## PASSAGE PROVIDED
Last week I got some test results back, and at 27 years old I learned for the first time that I have ADD (Attention Deficit Disorder). I mean I guess I always knew I had it. At least I always joked about having it, but it was the kind of a self-defacing humor that got an easy laugh, and I never really put much serious thought into it. And lots of people joke about having it. I mean, who isn’t at least partially ADD with how the internet and TV have raised us? (There is even a term for this now called, Acquired Attention Deficit Disorder (AADD) and ‘they’ mostly blame MTV and Instagram for this.) I’ve always been fidgety but, I was told I would grow out of that. And I kind of thought I did grow out of it. I realize now that I just actually grew smarter and found socially acceptable workarounds for my restless energies.
But yet this last year, in a slower paced job, I think I began becoming more self-aware of my own quirks. And on top of a growing awareness of my of own limitations and how I personally function, I began to notice behaviors in the majority of other people, that were not at all consistent with my own behavior. I began to see that some things that I had thought were normal for everyone, were actually quite unique to me. Well as it turns out, not quite unique to me, 4% of the population is diagnosed with some level of ADD/ADHD.
So I became rather suspicious of myself, and I began noting some of my own personal quirkiness. To reiterate, I didn’t know these things were abnormal for many years! Let me give you a snapshot into my daily life, by showing you some of the comments I hear and make as a regular part of my day. These are the major & minor things that eventually led me to want to be tested for ADD. Some of these I’ve have experienced my whole life and some of these comments I hear at least once a week.
Comments frequently made to me…
- “Can you stop fidgeting?”
- “Can you stop tapping your foot, you’re shaking the whole table”
- “How do you have a master’s degree?” *After a co-worker handed me my misplaced coffee tumbler for the 4th week in a row.
- “You’re yelling…”
- “Sometimes you zone out when we’re talking.” (This is most embarrassing when I hear it from Jr. Highers)
- “Why do you always get up and leave during ____________ (meetings, class, church service, anywhere I have to remain seated for a long period of time)?”
- “Did you take that online ADD Test I sent you?”… ummm No I didn’t, I got distracted. *True story.
Comments I frequently make
- “Bleh… Staff meeting again…”
- “I’m a visual person, can you show this to me on paper.” When I can’t concentrate on the words they’re saying and it’s just not making sense.
- “What’s that ticking noise!?”
- (Now that I’m married) “Honey, where are my…?”
- (When I was younger) “Mom! where are my…”

## EXERCISE INSTRUCTIONS
Write out the ADD passage word for word, starting at "Comments frequently made" and ending at "from Jr. Highers)". The lines that follow have nothing to do with this passage.

## INFORMATION SUPPLIED
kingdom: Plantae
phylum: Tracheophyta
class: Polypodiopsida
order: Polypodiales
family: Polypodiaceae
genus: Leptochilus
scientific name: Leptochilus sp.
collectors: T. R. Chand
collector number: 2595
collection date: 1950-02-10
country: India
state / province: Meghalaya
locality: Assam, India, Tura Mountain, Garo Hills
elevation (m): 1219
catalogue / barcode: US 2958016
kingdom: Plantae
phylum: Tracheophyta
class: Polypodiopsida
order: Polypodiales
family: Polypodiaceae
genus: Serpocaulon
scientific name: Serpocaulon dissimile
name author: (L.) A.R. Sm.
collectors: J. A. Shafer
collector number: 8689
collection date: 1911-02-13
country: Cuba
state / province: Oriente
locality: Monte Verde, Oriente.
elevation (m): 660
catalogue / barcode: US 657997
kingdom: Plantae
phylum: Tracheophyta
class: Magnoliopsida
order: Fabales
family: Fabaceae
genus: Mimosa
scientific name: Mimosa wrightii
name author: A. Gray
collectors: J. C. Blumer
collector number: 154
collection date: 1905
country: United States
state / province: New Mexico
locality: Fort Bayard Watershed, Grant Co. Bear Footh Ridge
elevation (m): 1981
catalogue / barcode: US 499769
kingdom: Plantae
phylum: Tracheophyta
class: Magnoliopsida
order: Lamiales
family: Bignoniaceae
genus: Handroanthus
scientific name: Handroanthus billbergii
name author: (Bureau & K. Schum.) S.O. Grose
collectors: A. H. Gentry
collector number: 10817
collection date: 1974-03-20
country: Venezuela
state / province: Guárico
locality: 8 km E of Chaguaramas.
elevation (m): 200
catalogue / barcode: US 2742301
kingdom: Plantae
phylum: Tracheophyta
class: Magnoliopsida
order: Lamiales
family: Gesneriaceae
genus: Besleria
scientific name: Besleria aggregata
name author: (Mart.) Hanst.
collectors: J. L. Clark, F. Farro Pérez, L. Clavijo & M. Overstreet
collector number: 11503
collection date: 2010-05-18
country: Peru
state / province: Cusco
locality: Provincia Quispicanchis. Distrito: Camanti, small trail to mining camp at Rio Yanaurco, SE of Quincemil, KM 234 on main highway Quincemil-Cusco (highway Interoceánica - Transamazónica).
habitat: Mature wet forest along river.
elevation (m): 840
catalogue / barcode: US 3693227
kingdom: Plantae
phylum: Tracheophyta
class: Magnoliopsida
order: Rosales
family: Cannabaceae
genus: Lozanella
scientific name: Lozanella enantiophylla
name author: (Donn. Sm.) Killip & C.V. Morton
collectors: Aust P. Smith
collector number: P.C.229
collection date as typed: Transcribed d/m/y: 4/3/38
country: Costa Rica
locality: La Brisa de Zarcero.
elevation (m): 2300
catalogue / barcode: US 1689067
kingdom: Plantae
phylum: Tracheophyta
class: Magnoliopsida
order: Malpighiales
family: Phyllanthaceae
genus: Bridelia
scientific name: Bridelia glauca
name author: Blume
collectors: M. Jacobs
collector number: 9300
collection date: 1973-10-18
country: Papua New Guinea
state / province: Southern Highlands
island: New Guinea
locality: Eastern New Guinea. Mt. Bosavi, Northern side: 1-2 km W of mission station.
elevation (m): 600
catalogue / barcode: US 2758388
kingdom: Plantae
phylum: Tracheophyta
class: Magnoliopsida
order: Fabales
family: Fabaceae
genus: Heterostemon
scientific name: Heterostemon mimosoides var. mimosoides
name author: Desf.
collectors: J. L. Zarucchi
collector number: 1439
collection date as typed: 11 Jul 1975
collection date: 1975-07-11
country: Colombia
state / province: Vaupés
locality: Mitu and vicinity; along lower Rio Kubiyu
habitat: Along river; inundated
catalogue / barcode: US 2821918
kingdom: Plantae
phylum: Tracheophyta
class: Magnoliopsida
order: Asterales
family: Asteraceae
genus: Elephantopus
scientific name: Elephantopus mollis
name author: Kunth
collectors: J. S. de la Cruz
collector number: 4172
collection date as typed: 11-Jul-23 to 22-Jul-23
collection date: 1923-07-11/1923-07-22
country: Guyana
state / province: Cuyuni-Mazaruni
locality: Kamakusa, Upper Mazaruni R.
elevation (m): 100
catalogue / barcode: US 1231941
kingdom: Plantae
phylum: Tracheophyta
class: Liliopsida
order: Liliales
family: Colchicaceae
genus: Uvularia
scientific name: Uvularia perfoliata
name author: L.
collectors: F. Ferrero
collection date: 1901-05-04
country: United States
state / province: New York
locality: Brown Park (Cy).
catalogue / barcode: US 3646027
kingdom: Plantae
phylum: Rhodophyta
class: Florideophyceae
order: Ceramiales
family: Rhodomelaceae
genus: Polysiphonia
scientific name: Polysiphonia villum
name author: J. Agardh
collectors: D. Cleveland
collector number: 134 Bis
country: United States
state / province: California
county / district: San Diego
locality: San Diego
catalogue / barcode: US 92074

## RESULT FOR THIS TASK
Comments frequently made to me…
- “Can you stop fidgeting?”
- “Can you stop tapping your foot, you’re shaking the whole table”
- “How do you have a master’s degree?” *After a co-worker handed me my misplaced coffee tumbler for the 4th week in a row.
- “You’re yelling…”
- “Sometimes you zone out when we’re talking.” (This is most embarrassing when I hear it from Jr. Highers)